_Work instruction_
Please change "renovations" to "refurbishments" in the records from the start through the line with "Book a Test Drive", leaving the pictures out and everything else unchanged. Give back only those lines.

_Exercise input_
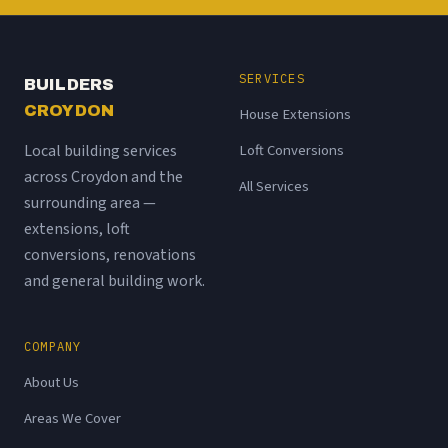
SERVICES
BUILDERS
CROYDON
House Extensions
Local building services
Loft Conversions
across Croydon and the
All Services
surrounding area —
extensions, loft
conversions, renovations
and general building work.
COMPANY
About Us
Areas We Cover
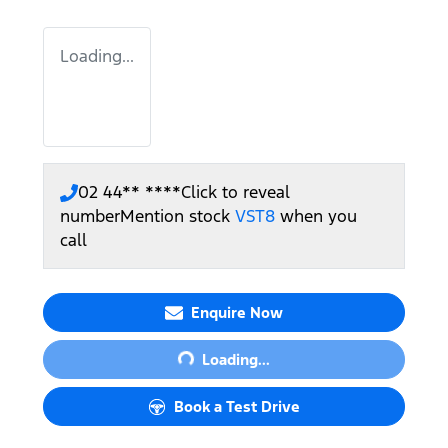
Loading...
02 44** ****
Click to reveal
number
Mention stock
VST8
when you
call
Enquire Now
Loading...
Loading...
Book a Test Drive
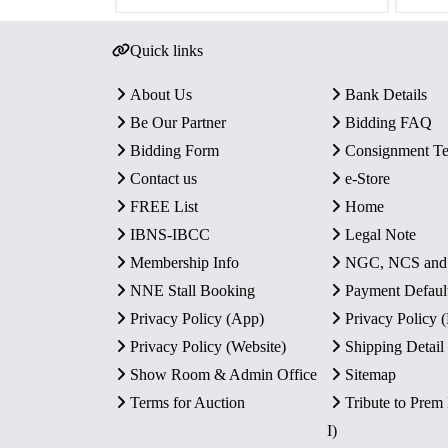
Quick links
About Us
Bank Details
Be Our Partner
Bidding FAQ
Bidding Form
Consignment T
Contact us
e-Store
FREE List
Home
IBNS-IBCC
Legal Note
Membership Info
NGC, NCS an
NNE Stall Booking
Payment Defaul
Privacy Policy (App)
Privacy Policy
Privacy Policy (Website)
Shipping Detail
Show Room & Admin Office
Sitemap
Terms for Auction
Tribute to Prem
I)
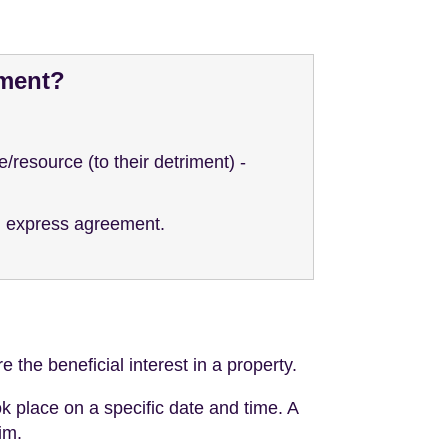
ement?
/resource (to their detriment) -
an express agreement.
 the beneficial interest in a property.
k place on a specific date and time. A
im.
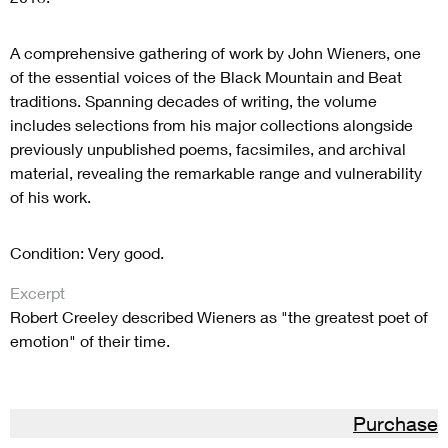
A comprehensive gathering of work by John Wieners, one
of the essential voices of the Black Mountain and Beat
traditions. Spanning decades of writing, the volume
includes selections from his major collections alongside
previously unpublished poems, facsimiles, and archival
material, revealing the remarkable range and vulnerability
of his work.
Condition: Very good.
Excerpt
Robert Creeley described Wieners as "the greatest poet of
emotion" of their time.
Purchase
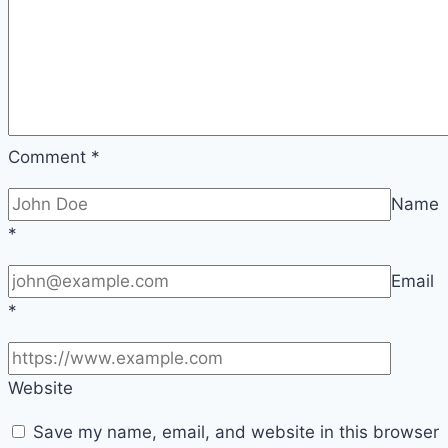
Comment
*
Name
*
Email
*
Website
Save my name, email, and website in this browser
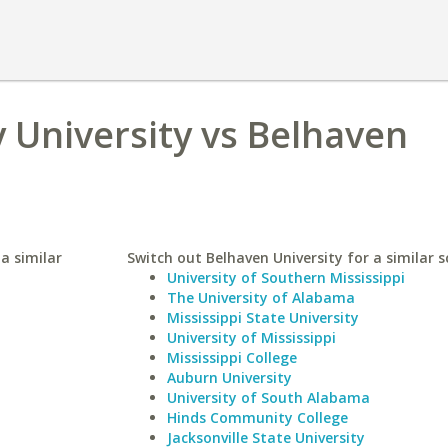
 University vs Belhaven
a similar
Switch out Belhaven University for a similar s
University of Southern Mississippi
The University of Alabama
Mississippi State University
University of Mississippi
Mississippi College
Auburn University
University of South Alabama
Hinds Community College
Jacksonville State University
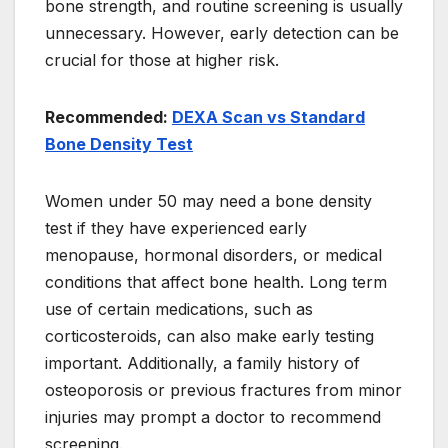
bone strength, and routine screening is usually
unnecessary. However, early detection can be
crucial for those at higher risk.
Recommended:
DEXA Scan vs Standard
Bone Density Test
Women under 50 may need a bone density
test if they have experienced early
menopause, hormonal disorders, or medical
conditions that affect bone health. Long term
use of certain medications, such as
corticosteroids, can also make early testing
important. Additionally, a family history of
osteoporosis or previous fractures from minor
injuries may prompt a doctor to recommend
screening.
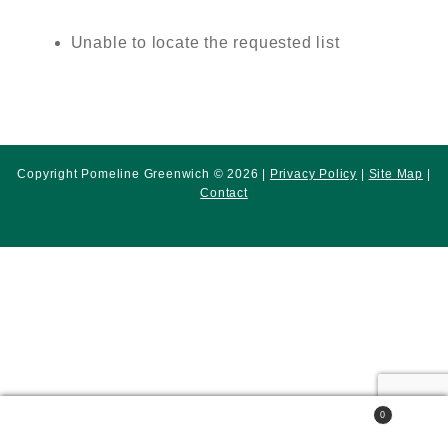
Unable to locate the requested list
Copyright Pomeline Greenwich © 2026 |
Privacy Policy
|
Site Map
|
Contact
0
Search
Search
for:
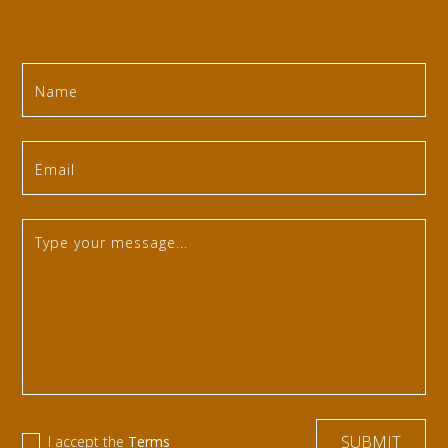
I accept the
Terms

_Response_
SERVICES
BUILDERS
CROYDON
House Extensions
Local building services
Loft Conversions
across Croydon and the
All Services
surrounding area —
extensions, loft
conversions, refurbishments
and general building work.
COMPANY
About Us
Areas We Cover
Loading...
02 44** ****
Click to reveal
number
Mention stock
VST8
when you
call
Enquire Now
Loading...
Loading...
Book a Test Drive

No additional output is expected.